Mit dem GoodLab haben wir nicht nur einen Ort geschaffen, an dem sich Technikinteressierte austoben können, sondern an dem wir auch neue Lernansätze und didaktische Pilotprojekte ausprobieren können. Wir orientieren uns dabei stark am Ansatz des Playful Learnings bzw. des konstruktivistischen Lernens. Lernen funktioniert nämlich am besten über das eigene Erfahren und das buchstäbliche Begreifen, also das Anfassen und Bearbeiten von Materialien mit der Hand. Bei uns liegen daher alle nötigen Materialien griffbereit. Es gibt allerlei Werkzeuge und Maschinen, die nach einer Einweisung selbst ausprobiert und für die Umsetzung eigener Ideen genutzt werden können. Im Januar soll zum Beispiel das Fab@School Projekt starten, das wir zusammen mit dem zdi Kamp-Lintfort durchführen. Hier wird es vorrangig um digitale Arbeiten gehen. Schülerinnen und Schüler erlernen aber auch die Arbeit mit dem Schneidplotter, dem 3D-Drucker oder dem Lasercutter. Mit diesem Wissen über die Arbeitswerkzeuge sollen sie dann eigene Projekte umsetzen.
Durch dieses anwendungsorientierte Lernen erfahren Kinder aber auch eine Menge über sich selbst. Sie begreifen, wo sie stehen, was ihre Interessen sind, was sie bereits können oder noch lernen müssen und wie sie sich Wissen selbstständig aneignen. Sie nehmen also ihren Lernprozess selbst in die Hand, während die klassische Lehrperson in die Rolle eines Lernbegleiters beziehungsweise einer Lernbegleiterin rückt.
Welche Formate bieten Sie für Interessierte vor Ort an?

■ DATENSÄTZE
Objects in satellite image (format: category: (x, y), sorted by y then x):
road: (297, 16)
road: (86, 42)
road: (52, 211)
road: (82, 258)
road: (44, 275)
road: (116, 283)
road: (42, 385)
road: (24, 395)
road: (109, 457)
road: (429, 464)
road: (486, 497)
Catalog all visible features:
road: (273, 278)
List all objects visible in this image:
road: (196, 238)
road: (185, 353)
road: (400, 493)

* * *

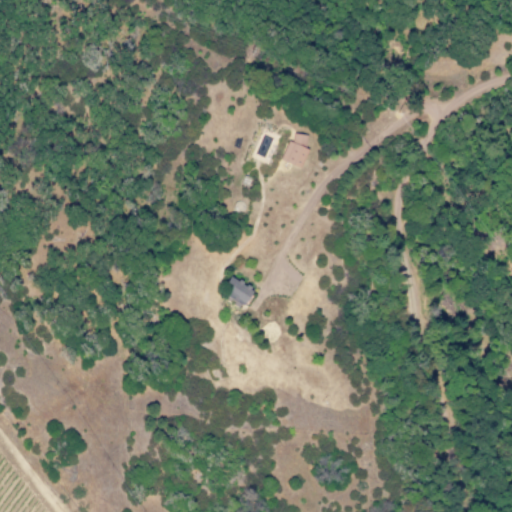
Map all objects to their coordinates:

■ AUFGABE
Warum liegen laut dem Lesetext über das GoodLab dort alle nötigen Materialien griffbereit? Erkläre es in ein bis drei Sätzen.

■ LÖSUNG
Das GoodLab orientiert sich am Playful Learning bzw. am konstruktivistischen Lernen. Danach funktioniert Lernen am besten über das eigene Erfahren und das buchstäbliche Begreifen, also das Anfassen und Bearbeiten von Materialien mit der Hand. Deshalb liegen dort alle nötigen Materialien griffbereit.